Frengs, assistant professor in the literature of French at the University of Nebraska-Lincoln, focuses on women’s writing, body representation, indigenous emancipation and environmental engagement of New Caledonia and French Polynesia.
“My family was from the Ukraine part,” she said. “There was a kind of mass migration between 1880 and 1920 of Jewish people because there was a lot of antisemitism.”
Frengs said most of her family came to the United States, and some went back to Israel. It was dangerous to be a Jewish person in the Soviet Union during that period, she said.
“There was a lot of political unrest going on,” she said. “There was the Bolshevik Revolution around the time that my grandparents came over.”
Frengs said her grandparents were young, about 17 years old. After they arrived, they married and had her dad and aunt.
Sam Burstein, Frengs’s father, was a hematologist and oncologist specialist in private practice in Illinois before he retired.
“When we migrated to the United States at the beginning, my parents were very poor and uneducated,” Burstein said.
Burstein’s grandparents were uneducated and did not have the money to get a good education for his parents, so they were workers, laborers and cobblers living in an expensive area.
Burstein said he worked hard and was awarded scholarships for college and then medical school. It was the family’s path out of poverty.
“My wife would come to my daughter’s, Julia, house at elementary school to make black cups and all the traditions of the Christain religion to retain that part of our culture, even though we already migrated,” Burstein said. “Honestly, I always told Julia we were Russian, and then she found out not long ago, about 10 years ago, that we were not Russian, we were Ukrainian.”

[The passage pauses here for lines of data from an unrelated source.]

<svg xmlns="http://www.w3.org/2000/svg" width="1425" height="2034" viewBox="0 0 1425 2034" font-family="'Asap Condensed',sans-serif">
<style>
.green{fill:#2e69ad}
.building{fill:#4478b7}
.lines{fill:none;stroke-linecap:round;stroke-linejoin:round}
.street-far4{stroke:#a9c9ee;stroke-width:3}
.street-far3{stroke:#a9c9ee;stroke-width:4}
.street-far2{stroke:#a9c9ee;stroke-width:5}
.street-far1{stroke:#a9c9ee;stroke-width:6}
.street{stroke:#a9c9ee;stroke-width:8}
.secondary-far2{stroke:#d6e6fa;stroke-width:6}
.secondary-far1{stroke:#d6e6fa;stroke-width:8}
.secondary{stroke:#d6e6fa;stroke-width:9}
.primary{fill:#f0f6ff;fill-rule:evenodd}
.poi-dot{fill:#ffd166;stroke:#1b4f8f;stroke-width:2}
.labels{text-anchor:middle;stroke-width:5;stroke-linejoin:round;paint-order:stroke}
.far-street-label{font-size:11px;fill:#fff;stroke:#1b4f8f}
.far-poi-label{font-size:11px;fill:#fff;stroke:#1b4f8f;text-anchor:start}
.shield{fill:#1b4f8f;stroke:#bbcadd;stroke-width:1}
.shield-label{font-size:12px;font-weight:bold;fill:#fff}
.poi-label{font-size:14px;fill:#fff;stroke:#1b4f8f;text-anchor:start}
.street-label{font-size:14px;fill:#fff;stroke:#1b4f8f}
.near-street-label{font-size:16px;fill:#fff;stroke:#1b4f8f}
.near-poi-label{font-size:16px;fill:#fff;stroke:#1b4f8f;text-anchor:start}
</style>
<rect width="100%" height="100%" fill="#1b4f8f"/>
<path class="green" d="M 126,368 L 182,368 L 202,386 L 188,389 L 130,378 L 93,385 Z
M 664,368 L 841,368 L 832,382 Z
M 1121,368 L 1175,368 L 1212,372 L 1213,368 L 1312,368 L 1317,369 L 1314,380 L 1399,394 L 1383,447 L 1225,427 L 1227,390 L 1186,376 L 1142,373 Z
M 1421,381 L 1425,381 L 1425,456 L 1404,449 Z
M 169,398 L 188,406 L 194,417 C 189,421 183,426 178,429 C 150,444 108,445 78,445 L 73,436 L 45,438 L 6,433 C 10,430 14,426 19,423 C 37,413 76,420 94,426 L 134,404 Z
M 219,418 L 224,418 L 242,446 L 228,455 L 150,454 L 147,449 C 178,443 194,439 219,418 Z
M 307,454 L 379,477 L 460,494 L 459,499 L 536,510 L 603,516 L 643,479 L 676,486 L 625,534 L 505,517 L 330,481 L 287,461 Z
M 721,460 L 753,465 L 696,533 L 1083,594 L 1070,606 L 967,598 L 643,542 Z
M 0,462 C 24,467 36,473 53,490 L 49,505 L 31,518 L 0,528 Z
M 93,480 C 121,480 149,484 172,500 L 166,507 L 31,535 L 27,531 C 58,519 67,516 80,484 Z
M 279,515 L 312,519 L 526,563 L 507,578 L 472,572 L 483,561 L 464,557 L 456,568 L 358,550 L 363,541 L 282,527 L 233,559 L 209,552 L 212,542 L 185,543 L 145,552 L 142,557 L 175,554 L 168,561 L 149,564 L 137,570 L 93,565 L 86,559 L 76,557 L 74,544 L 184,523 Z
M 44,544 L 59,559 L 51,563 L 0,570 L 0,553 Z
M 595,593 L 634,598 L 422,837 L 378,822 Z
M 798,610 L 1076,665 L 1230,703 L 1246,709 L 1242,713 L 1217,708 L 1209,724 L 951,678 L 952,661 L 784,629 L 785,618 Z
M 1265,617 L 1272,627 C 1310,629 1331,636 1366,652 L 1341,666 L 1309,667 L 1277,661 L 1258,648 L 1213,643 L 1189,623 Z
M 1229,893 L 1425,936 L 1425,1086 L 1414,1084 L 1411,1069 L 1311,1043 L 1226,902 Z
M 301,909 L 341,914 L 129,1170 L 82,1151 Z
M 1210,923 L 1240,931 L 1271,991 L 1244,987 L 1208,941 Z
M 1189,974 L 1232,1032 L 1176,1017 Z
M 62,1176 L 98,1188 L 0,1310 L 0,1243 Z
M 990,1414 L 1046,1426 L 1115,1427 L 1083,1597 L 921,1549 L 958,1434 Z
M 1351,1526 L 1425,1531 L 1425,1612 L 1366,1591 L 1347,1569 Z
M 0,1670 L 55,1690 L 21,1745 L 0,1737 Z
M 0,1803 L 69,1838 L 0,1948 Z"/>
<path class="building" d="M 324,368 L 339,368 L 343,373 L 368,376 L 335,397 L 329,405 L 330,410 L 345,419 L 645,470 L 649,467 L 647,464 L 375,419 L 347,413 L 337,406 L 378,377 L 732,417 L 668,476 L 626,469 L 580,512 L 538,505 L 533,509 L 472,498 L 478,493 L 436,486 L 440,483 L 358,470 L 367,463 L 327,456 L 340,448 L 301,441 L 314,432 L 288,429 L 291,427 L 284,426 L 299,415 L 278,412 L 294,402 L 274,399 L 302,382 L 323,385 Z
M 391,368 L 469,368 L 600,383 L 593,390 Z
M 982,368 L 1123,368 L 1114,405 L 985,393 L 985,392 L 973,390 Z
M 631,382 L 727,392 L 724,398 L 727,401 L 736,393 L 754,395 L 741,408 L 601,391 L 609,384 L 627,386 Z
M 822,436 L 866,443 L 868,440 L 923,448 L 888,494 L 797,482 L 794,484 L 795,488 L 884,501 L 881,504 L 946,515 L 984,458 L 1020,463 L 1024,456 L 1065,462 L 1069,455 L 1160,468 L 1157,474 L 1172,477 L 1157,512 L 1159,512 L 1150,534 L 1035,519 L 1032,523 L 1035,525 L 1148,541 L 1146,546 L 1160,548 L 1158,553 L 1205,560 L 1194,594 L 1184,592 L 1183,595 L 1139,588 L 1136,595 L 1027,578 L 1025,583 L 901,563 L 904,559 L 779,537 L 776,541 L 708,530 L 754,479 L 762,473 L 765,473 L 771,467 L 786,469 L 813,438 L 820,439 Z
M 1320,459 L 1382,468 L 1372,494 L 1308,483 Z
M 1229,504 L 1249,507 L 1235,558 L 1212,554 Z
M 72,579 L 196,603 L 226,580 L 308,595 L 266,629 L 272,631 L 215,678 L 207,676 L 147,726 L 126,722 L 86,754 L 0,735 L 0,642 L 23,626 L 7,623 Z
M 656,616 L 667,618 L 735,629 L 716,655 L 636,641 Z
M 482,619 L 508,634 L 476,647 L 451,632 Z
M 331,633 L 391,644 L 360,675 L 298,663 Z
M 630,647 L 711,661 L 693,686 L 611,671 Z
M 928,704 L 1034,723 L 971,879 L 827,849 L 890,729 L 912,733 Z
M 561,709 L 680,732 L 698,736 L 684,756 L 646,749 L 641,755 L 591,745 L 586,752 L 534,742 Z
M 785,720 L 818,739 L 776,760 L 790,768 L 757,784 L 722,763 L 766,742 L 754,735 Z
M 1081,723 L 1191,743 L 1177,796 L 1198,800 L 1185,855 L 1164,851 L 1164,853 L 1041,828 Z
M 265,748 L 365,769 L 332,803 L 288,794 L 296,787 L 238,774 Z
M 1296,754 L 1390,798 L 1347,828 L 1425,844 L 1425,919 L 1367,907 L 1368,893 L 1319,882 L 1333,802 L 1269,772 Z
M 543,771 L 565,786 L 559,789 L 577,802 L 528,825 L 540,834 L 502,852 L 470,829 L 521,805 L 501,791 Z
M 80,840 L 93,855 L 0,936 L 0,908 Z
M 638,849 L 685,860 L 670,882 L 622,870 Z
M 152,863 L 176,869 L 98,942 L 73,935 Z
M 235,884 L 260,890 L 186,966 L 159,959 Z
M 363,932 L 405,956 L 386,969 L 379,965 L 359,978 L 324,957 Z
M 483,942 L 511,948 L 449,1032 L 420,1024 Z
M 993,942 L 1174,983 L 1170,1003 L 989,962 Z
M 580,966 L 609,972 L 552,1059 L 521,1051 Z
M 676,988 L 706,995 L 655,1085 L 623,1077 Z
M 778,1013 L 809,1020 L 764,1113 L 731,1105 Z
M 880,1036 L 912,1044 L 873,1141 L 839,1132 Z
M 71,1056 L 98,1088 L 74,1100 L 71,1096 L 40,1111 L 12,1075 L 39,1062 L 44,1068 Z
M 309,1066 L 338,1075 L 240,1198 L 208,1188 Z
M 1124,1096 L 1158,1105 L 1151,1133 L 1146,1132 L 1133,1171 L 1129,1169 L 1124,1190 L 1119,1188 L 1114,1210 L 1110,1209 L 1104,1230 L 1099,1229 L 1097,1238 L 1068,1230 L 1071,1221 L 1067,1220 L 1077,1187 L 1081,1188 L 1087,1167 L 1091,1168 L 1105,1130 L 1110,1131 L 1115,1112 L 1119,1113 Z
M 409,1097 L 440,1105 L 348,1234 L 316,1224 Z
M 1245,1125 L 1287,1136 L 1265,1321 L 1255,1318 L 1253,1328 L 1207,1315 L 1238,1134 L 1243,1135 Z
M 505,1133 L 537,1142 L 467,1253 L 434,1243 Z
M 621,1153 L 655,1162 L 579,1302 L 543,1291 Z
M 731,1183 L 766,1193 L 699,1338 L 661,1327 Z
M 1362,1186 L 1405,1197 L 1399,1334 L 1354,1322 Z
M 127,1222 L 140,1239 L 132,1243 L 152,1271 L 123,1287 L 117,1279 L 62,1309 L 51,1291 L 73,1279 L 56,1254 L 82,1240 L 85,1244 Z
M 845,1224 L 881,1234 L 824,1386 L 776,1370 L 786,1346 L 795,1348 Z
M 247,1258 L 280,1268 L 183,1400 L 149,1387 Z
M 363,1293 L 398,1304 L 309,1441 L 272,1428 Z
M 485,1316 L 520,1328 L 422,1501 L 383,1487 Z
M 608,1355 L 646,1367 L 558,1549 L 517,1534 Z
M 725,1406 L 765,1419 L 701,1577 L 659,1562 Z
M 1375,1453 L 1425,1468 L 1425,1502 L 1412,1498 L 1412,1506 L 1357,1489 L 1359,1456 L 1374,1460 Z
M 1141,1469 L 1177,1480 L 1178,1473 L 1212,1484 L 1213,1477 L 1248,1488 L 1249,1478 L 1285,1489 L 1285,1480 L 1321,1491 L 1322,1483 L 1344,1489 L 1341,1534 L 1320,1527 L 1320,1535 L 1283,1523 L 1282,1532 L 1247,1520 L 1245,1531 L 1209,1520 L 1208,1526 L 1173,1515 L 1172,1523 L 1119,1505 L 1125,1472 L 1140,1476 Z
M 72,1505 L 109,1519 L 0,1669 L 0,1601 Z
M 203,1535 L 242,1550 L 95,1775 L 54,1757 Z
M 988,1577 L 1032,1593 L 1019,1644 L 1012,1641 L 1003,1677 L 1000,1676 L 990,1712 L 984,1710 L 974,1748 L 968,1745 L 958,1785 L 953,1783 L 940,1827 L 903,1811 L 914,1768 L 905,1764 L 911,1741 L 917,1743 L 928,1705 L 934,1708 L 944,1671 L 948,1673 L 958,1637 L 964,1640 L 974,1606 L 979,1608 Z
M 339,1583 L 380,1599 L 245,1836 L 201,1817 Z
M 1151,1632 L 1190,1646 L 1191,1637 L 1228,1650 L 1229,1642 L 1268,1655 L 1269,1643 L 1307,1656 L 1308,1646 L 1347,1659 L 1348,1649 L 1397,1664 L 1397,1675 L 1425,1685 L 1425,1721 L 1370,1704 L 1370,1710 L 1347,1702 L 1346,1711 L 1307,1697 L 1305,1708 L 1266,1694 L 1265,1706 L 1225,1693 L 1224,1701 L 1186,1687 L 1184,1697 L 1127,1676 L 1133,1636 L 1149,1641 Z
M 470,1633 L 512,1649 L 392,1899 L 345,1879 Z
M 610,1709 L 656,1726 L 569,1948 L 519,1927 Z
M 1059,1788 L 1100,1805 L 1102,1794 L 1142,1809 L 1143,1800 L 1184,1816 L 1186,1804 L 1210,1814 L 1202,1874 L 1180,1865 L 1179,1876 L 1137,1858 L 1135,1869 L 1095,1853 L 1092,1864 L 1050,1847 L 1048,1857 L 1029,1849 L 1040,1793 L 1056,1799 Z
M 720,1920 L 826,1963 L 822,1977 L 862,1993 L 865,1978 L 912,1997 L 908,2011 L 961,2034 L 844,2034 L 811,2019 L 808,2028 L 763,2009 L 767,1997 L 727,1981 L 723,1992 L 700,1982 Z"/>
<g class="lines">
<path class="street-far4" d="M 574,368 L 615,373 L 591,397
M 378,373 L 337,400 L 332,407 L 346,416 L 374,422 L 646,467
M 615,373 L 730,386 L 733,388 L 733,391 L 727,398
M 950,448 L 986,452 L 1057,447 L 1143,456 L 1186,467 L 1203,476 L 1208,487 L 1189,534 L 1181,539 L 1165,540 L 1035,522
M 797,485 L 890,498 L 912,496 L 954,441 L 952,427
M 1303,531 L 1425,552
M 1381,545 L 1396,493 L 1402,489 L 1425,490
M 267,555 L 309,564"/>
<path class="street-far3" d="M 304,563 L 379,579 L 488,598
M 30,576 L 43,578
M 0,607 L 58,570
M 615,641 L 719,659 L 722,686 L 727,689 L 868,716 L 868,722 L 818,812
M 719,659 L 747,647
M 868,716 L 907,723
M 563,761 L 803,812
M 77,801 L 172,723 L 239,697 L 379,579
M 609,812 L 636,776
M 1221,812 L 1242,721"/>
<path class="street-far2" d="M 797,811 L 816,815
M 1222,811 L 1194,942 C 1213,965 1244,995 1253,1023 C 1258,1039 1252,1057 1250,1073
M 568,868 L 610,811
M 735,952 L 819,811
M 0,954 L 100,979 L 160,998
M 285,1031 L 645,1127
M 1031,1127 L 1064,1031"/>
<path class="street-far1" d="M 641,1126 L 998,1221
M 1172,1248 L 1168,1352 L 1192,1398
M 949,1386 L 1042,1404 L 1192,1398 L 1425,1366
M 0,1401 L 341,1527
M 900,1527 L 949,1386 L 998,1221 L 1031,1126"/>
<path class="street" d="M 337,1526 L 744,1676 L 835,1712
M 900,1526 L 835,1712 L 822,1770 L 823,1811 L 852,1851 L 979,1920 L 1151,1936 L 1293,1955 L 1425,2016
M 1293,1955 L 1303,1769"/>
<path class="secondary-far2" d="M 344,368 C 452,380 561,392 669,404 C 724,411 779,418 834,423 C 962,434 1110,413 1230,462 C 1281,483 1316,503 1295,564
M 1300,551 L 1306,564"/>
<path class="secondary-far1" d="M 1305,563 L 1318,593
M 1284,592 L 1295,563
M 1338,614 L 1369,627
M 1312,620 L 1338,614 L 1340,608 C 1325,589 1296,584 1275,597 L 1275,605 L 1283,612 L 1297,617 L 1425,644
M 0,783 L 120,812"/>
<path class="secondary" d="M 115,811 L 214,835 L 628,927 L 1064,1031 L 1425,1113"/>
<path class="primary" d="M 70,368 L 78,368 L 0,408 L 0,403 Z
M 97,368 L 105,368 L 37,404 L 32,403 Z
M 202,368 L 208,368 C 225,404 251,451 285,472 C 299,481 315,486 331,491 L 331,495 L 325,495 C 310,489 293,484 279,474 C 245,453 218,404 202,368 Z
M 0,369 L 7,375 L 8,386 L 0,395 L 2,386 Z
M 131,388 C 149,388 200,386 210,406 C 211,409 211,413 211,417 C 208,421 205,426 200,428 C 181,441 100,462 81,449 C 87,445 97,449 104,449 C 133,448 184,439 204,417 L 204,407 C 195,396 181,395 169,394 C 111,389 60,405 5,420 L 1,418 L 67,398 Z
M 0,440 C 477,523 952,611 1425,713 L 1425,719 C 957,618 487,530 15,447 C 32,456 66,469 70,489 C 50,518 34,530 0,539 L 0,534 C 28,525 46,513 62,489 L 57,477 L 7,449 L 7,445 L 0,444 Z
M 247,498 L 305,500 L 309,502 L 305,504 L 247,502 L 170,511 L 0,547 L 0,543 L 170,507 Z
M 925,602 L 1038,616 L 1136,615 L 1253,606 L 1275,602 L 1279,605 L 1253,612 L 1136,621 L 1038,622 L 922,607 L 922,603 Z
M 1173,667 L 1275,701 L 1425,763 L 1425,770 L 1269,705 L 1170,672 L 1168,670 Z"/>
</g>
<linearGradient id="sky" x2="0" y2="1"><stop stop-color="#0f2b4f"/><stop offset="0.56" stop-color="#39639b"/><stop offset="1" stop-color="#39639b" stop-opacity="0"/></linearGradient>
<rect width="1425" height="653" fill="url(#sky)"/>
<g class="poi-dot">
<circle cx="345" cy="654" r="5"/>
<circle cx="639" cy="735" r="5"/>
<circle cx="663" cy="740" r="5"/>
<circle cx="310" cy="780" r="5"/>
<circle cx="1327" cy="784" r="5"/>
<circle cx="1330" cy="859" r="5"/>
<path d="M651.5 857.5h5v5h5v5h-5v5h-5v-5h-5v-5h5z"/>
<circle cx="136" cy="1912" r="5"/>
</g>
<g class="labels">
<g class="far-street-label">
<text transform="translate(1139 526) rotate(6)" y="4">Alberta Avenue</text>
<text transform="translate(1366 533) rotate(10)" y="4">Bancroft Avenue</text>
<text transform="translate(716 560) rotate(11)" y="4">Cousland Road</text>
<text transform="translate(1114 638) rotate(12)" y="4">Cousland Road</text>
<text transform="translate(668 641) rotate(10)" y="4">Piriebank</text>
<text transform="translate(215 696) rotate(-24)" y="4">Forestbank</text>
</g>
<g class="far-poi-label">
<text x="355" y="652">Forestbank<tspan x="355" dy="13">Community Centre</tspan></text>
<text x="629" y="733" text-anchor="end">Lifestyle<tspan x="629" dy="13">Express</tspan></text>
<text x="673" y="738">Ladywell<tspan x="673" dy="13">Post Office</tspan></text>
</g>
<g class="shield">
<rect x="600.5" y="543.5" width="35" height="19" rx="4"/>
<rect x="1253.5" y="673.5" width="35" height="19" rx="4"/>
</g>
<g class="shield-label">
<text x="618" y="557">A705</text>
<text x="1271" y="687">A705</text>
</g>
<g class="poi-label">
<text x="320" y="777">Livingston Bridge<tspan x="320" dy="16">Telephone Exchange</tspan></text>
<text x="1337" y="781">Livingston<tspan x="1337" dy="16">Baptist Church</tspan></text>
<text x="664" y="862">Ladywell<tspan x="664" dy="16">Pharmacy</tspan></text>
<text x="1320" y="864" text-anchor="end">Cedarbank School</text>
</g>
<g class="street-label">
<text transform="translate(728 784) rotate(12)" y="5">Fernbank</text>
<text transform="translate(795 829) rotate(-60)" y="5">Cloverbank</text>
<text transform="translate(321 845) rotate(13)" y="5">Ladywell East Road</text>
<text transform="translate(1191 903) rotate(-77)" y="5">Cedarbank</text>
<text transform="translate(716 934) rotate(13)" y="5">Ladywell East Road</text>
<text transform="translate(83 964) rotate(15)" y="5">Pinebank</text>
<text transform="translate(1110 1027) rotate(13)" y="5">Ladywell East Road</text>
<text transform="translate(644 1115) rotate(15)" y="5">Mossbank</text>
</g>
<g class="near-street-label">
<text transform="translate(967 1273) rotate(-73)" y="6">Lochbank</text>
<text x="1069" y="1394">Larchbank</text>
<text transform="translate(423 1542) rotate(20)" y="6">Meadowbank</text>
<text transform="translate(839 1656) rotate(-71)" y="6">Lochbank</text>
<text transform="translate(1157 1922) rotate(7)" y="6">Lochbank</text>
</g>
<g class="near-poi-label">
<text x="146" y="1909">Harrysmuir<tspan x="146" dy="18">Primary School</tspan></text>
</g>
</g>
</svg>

Frengs said the relationship between migration and diversity is complicated and simple at the same time because migration is growing.
“Students at Nebraska are mostly white with a small foreign resident population,” she said. “The university population’s demographics are 77% white, 5% Hispanic, 3% Black, 2% Asian and some other ethnicities mixed in the community.”
Frengs said Nebraska is a refugee relocation community. In particular, Lincoln, Omaha and UNL are trying to take some steps in the right direction, like The Institute for Ethnic Studies developing a race and diversity minor in its program.
“There has been a commission on equity and inclusion in the recent year following the Black Lives Matter protest in the past summer,” she said. “They are trying to find solutions to it and working towards diversity and inclusion at the Husker community.”
Frengs said the best way for the Husker community to improve diversity and inclusion is to take some language classes because language opens up to different cultures.
“I think language classes are really helpful because classes in anthropology, global studies and the institute for ethnic studies help increase awareness of other cultures,” she said.